- **Brief**
From the first line to the last, write out the records exactly, leaving out images.

- **Task input**
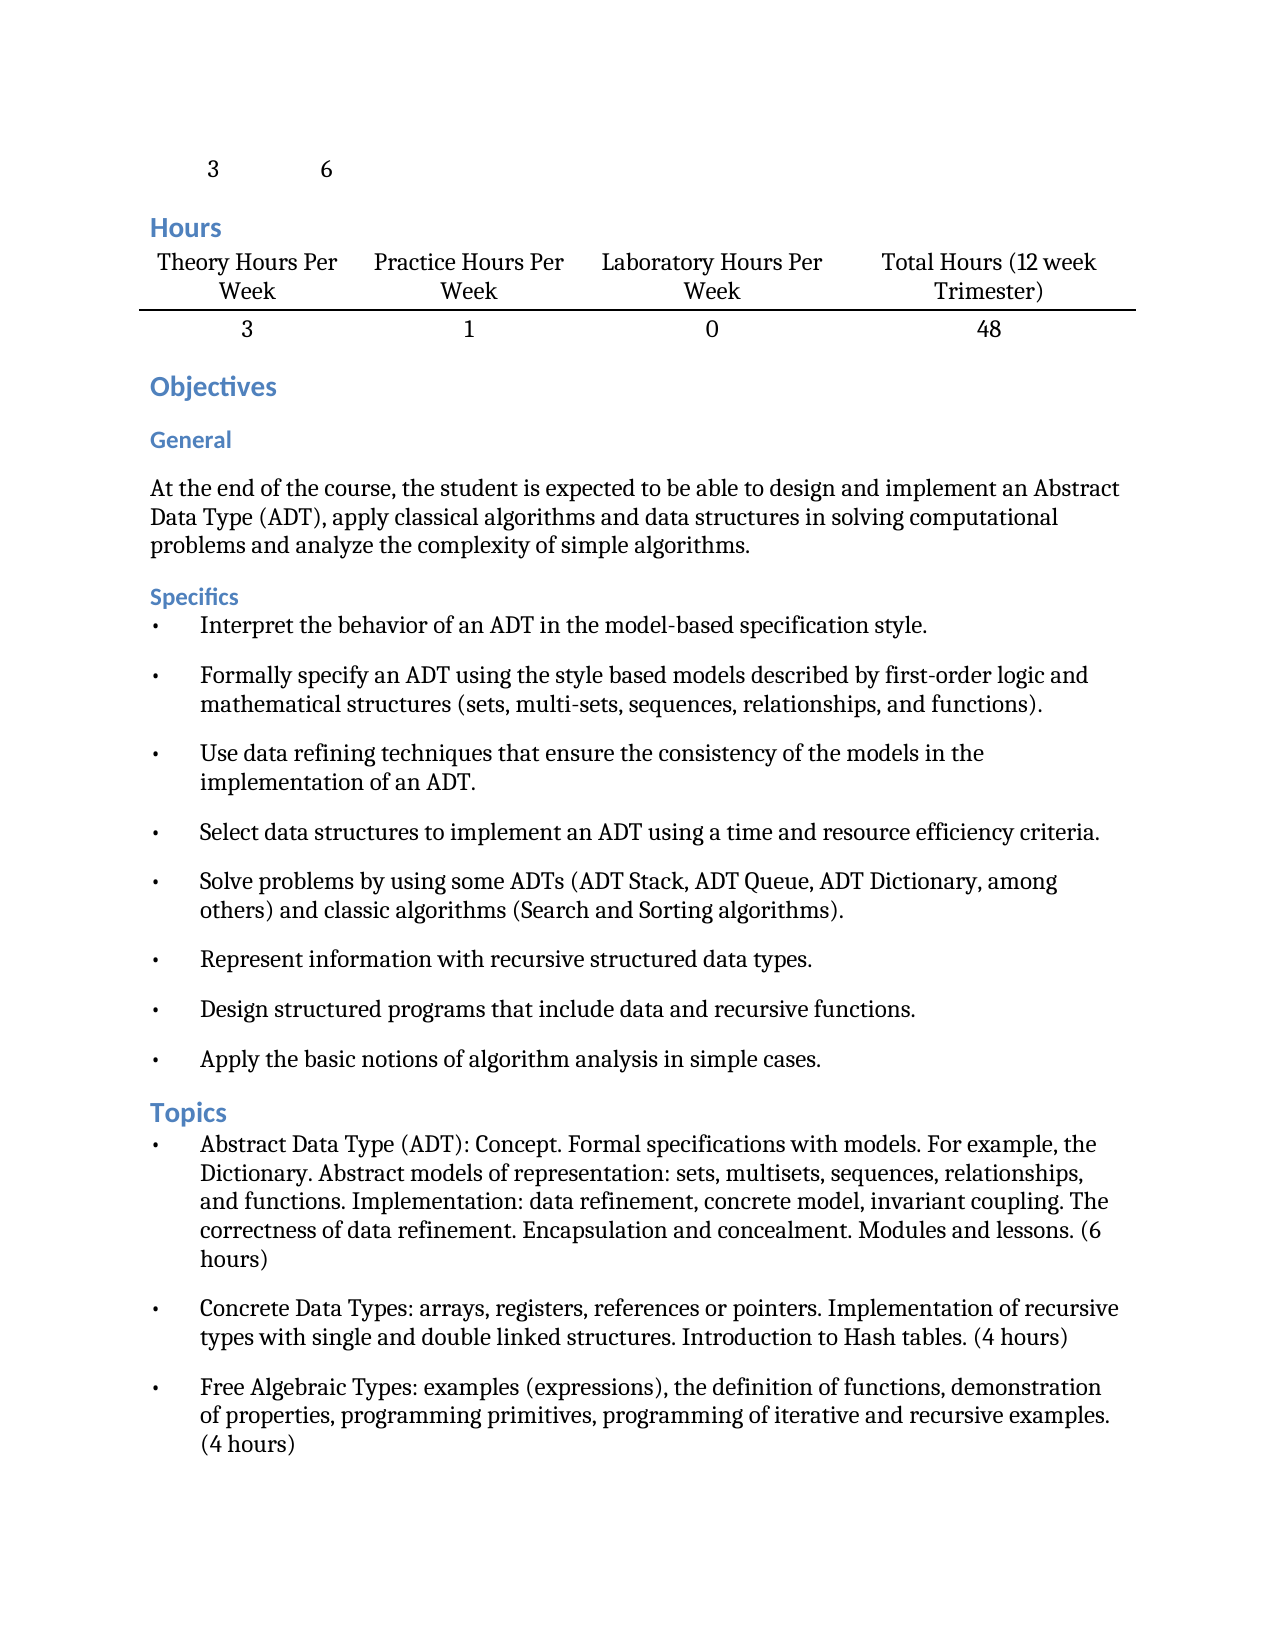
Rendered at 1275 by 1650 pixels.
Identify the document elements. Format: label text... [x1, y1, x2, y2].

subtitle Topics [150, 1094, 1125, 1130]
list Concrete Data Types: arrays, registers, references or pointers. Implementation of recursive types with single and double linked structures. Introduction to Hash tables. (4 hours) [150, 1294, 1125, 1352]
list Formally specify an ADT using the style based models described by first-order logic and mathematical structures (sets, multi-sets, sequences, relationships, and functions). [150, 661, 1125, 718]
subtitle Specifics [150, 581, 1125, 611]
table_cell 0 [582, 311, 842, 347]
table_header Total Hours (12 week Trimester) [842, 244, 1136, 309]
table_cell 1 [356, 311, 582, 347]
table_cell 6 [287, 150, 366, 188]
table_cell 3 [139, 150, 287, 188]
list Represent information with recursive structured data types. [150, 945, 1125, 974]
list Solve problems by using some ADTs (ADT Stack, ADT Queue, ADT Dictionary, among others) and classic algorithms (Search and Sorting algorithms). [150, 867, 1125, 924]
list Use data refining techniques that ensure the consistency of the models in the implementation of an ADT. [150, 739, 1125, 797]
table_cell 48 [842, 311, 1136, 347]
subtitle Hours [150, 209, 1125, 244]
list Apply the basic notions of algorithm analysis in simple cases. [150, 1044, 1125, 1073]
text At the end of the course, the student is expected to be able to design and implement an Abstract Data Type (ADT), apply classical algorithms and data structures in solving computational problems and analyze the complexity of simple algorithms. [150, 474, 1125, 560]
table_header Laboratory Hours Per Week [582, 244, 842, 309]
list Free Algebraic Types: examples (expressions), the definition of functions, demonstration of properties, programming primitives, programming of iterative and recursive examples. (4 hours) [150, 1373, 1125, 1459]
list Interpret the behavior of an ADT in the model-based specification style. [150, 611, 1125, 640]
list Abstract Data Type (ADT): Concept. Formal specifications with models. For example, the Dictionary. Abstract models of representation: sets, multisets, sequences, relationships, and functions. Implementation: data refinement, concrete model, invariant coupling. The correctness of data refinement. Encapsulation and concealment. Modules and lessons. (6 hours) [150, 1130, 1125, 1273]
table_cell 3 [139, 311, 356, 347]
list Design structured programs that include data and recursive functions. [150, 995, 1125, 1024]
list Select data structures to implement an ADT using a time and resource efficiency criteria. [150, 817, 1125, 846]
table_header Practice Hours Per Week [356, 244, 582, 309]
subtitle Objectives [150, 368, 1125, 403]
subtitle General [150, 424, 1125, 455]
table_header Theory Hours Per Week [139, 244, 356, 309]
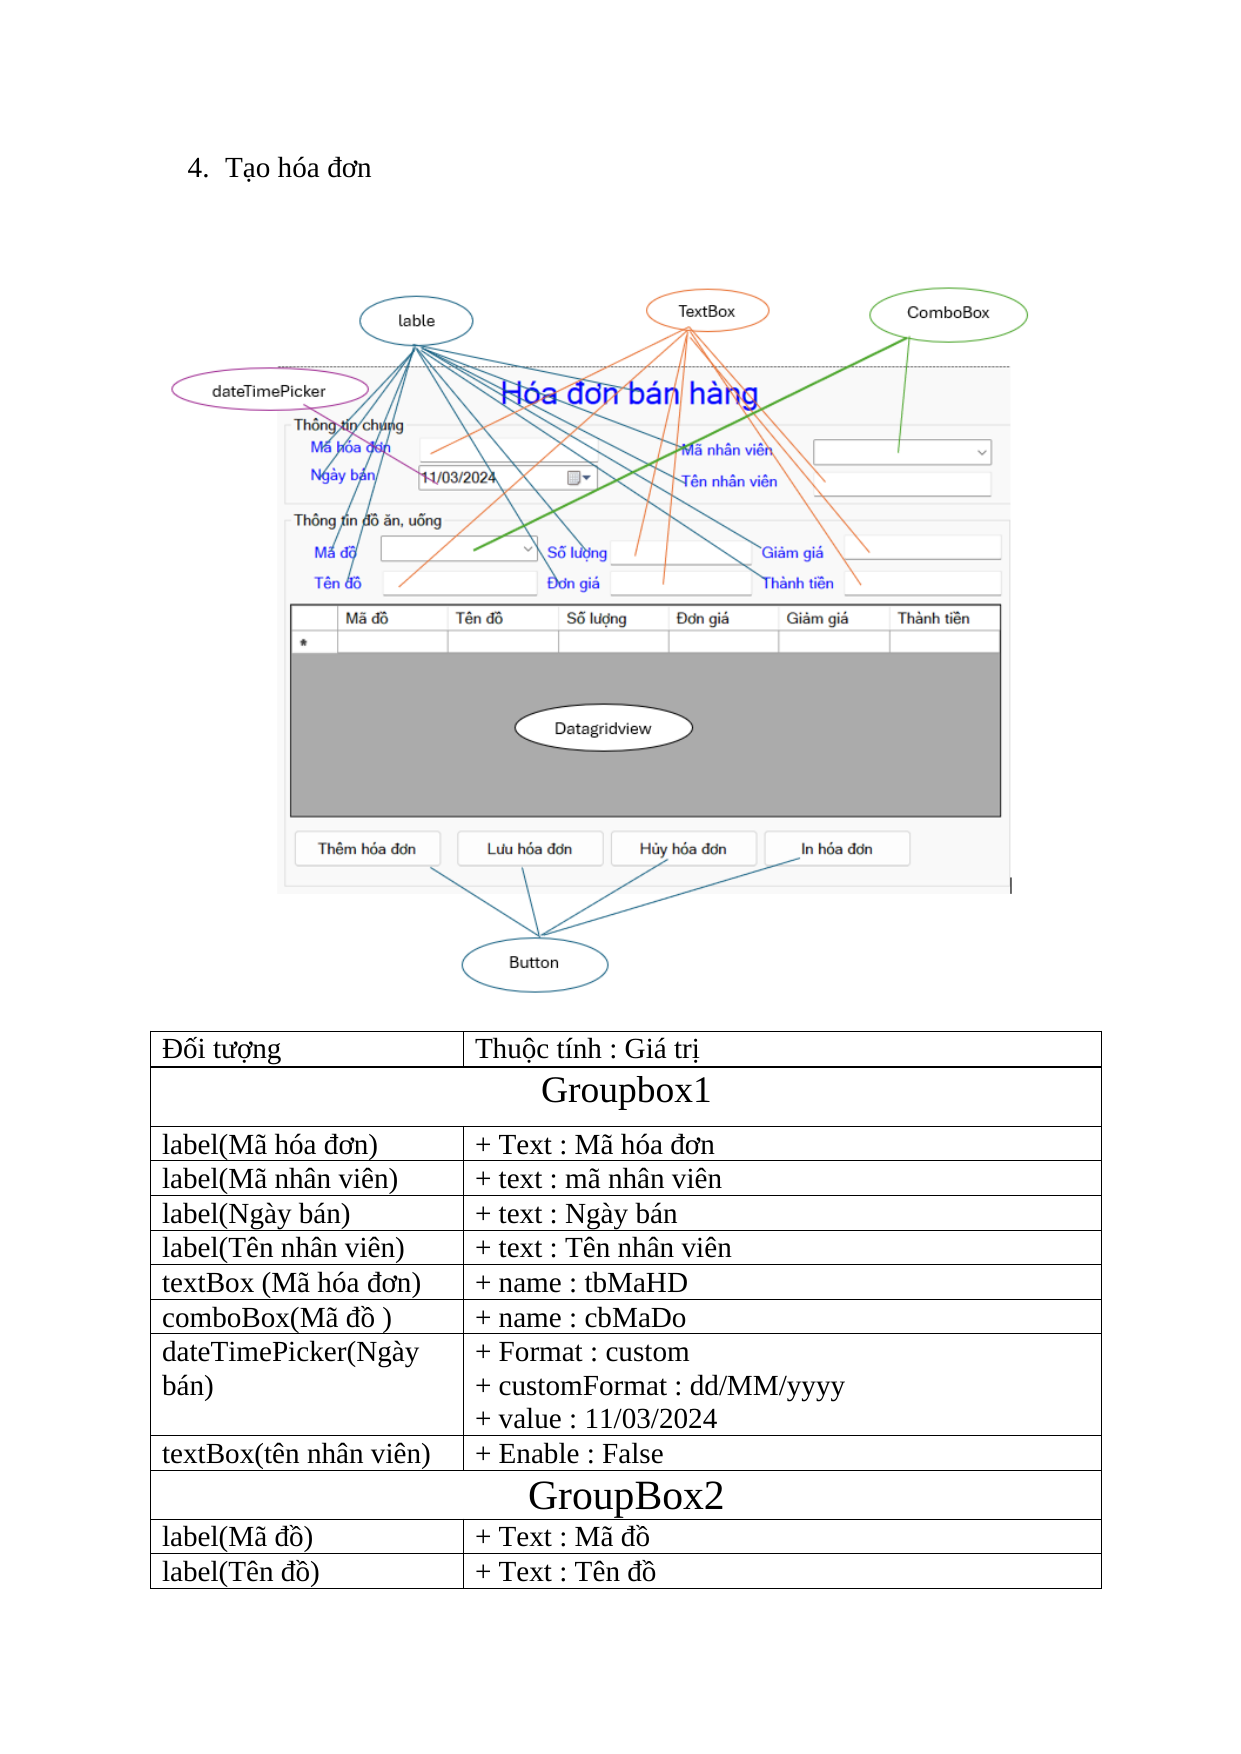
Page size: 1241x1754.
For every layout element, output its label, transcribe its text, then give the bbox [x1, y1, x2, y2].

table_cell + text : Tên nhân viên [464, 1231, 1101, 1264]
table_cell GroupBox2 [151, 1471, 1101, 1518]
table_cell + Text : Mã hóa đơn [464, 1127, 1101, 1160]
table_cell + text : Ngày bán [464, 1196, 1101, 1229]
table_cell + text : mã nhân viên [464, 1161, 1101, 1195]
table_header Thuộc tính : Giá trị [464, 1032, 1101, 1066]
table_cell textBox (Mã hóa đơn) [151, 1265, 463, 1299]
table_cell label(Mã đồ) [151, 1520, 463, 1553]
table_cell Groupbox1 [151, 1068, 1101, 1126]
table_cell label(Tên nhân viên) [151, 1231, 463, 1264]
table_cell + name : cbMaDo [464, 1300, 1101, 1333]
table_cell + name : tbMaHD [464, 1265, 1101, 1299]
table_cell label(Mã nhân viên) [151, 1161, 463, 1195]
table_cell label(Tên đồ) [151, 1554, 463, 1588]
table_cell textBox(tên nhân viên) [151, 1436, 463, 1469]
table_cell + Format : custom + customFormat : dd/MM/yyyy + value : 11/03/2024 [464, 1334, 1101, 1435]
table_cell label(Mã hóa đơn) [151, 1127, 463, 1160]
table_cell + Text : Mã đồ [464, 1520, 1101, 1553]
table_cell dateTimePicker(Ngày bán) [151, 1334, 463, 1435]
table_cell + Enable : False [464, 1436, 1101, 1469]
table_header Đối tượng [151, 1032, 463, 1066]
list Tạo hóa đơn [187, 150, 1086, 183]
table_cell + Text : Tên đồ [464, 1554, 1101, 1588]
table_cell comboBox(Mã đồ ) [151, 1300, 463, 1333]
table_cell label(Ngày bán) [151, 1196, 463, 1229]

- **Solution below**
Rendered at 1275 by 1650 pixels.
Identify the document elements. Format: label text... [x1, y1, x2, y2].

subtitle Topics [150, 1094, 1125, 1130]
list Concrete Data Types: arrays, registers, references or pointers. Implementation of recursive types with single and double linked structures. Introduction to Hash tables. (4 hours) [150, 1294, 1125, 1352]
list Formally specify an ADT using the style based models described by first-order logic and mathematical structures (sets, multi-sets, sequences, relationships, and functions). [150, 661, 1125, 718]
subtitle Specifics [150, 581, 1125, 611]
table_cell 0 [582, 311, 842, 347]
table_header Total Hours (12 week Trimester) [842, 244, 1136, 309]
table_cell 1 [356, 311, 582, 347]
table_cell 6 [287, 150, 366, 188]
table_cell 3 [139, 150, 287, 188]
list Represent information with recursive structured data types. [150, 945, 1125, 974]
list Solve problems by using some ADTs (ADT Stack, ADT Queue, ADT Dictionary, among others) and classic algorithms (Search and Sorting algorithms). [150, 867, 1125, 924]
list Use data refining techniques that ensure the consistency of the models in the implementation of an ADT. [150, 739, 1125, 797]
table_cell 48 [842, 311, 1136, 347]
subtitle Hours [150, 209, 1125, 244]
list Apply the basic notions of algorithm analysis in simple cases. [150, 1044, 1125, 1073]
text At the end of the course, the student is expected to be able to design and implement an Abstract Data Type (ADT), apply classical algorithms and data structures in solving computational problems and analyze the complexity of simple algorithms. [150, 474, 1125, 560]
table_header Laboratory Hours Per Week [582, 244, 842, 309]
list Free Algebraic Types: examples (expressions), the definition of functions, demonstration of properties, programming primitives, programming of iterative and recursive examples. (4 hours) [150, 1373, 1125, 1459]
list Interpret the behavior of an ADT in the model-based specification style. [150, 611, 1125, 640]
list Abstract Data Type (ADT): Concept. Formal specifications with models. For example, the Dictionary. Abstract models of representation: sets, multisets, sequences, relationships, and functions. Implementation: data refinement, concrete model, invariant coupling. The correctness of data refinement. Encapsulation and concealment. Modules and lessons. (6 hours) [150, 1130, 1125, 1273]
table_cell 3 [139, 311, 356, 347]
list Design structured programs that include data and recursive functions. [150, 995, 1125, 1024]
list Select data structures to implement an ADT using a time and resource efficiency criteria. [150, 817, 1125, 846]
table_header Practice Hours Per Week [356, 244, 582, 309]
subtitle Objectives [150, 368, 1125, 403]
subtitle General [150, 424, 1125, 455]
table_header Theory Hours Per Week [139, 244, 356, 309]
Page size: 1241x1754.
For every layout element, output its label, transcribe its text, then give the bbox [x1, y1, x2, y2].

table_cell + text : Tên nhân viên [464, 1231, 1101, 1264]
table_cell GroupBox2 [151, 1471, 1101, 1518]
table_cell + Text : Mã hóa đơn [464, 1127, 1101, 1160]
table_cell + text : Ngày bán [464, 1196, 1101, 1229]
table_cell + text : mã nhân viên [464, 1161, 1101, 1195]
table_header Thuộc tính : Giá trị [464, 1032, 1101, 1066]
table_cell textBox (Mã hóa đơn) [151, 1265, 463, 1299]
table_cell label(Mã đồ) [151, 1520, 463, 1553]
table_cell Groupbox1 [151, 1068, 1101, 1126]
table_cell label(Tên nhân viên) [151, 1231, 463, 1264]
table_cell + name : cbMaDo [464, 1300, 1101, 1333]
table_cell + name : tbMaHD [464, 1265, 1101, 1299]
table_cell label(Mã nhân viên) [151, 1161, 463, 1195]
table_cell label(Tên đồ) [151, 1554, 463, 1588]
table_cell textBox(tên nhân viên) [151, 1436, 463, 1469]
table_cell + Format : custom + customFormat : dd/MM/yyyy + value : 11/03/2024 [464, 1334, 1101, 1435]
table_cell label(Mã hóa đơn) [151, 1127, 463, 1160]
table_cell + Text : Mã đồ [464, 1520, 1101, 1553]
table_cell dateTimePicker(Ngày bán) [151, 1334, 463, 1435]
table_cell + Enable : False [464, 1436, 1101, 1469]
table_header Đối tượng [151, 1032, 463, 1066]
list Tạo hóa đơn [187, 150, 1086, 183]
table_cell + Text : Tên đồ [464, 1554, 1101, 1588]
table_cell comboBox(Mã đồ ) [151, 1300, 463, 1333]
table_cell label(Ngày bán) [151, 1196, 463, 1229]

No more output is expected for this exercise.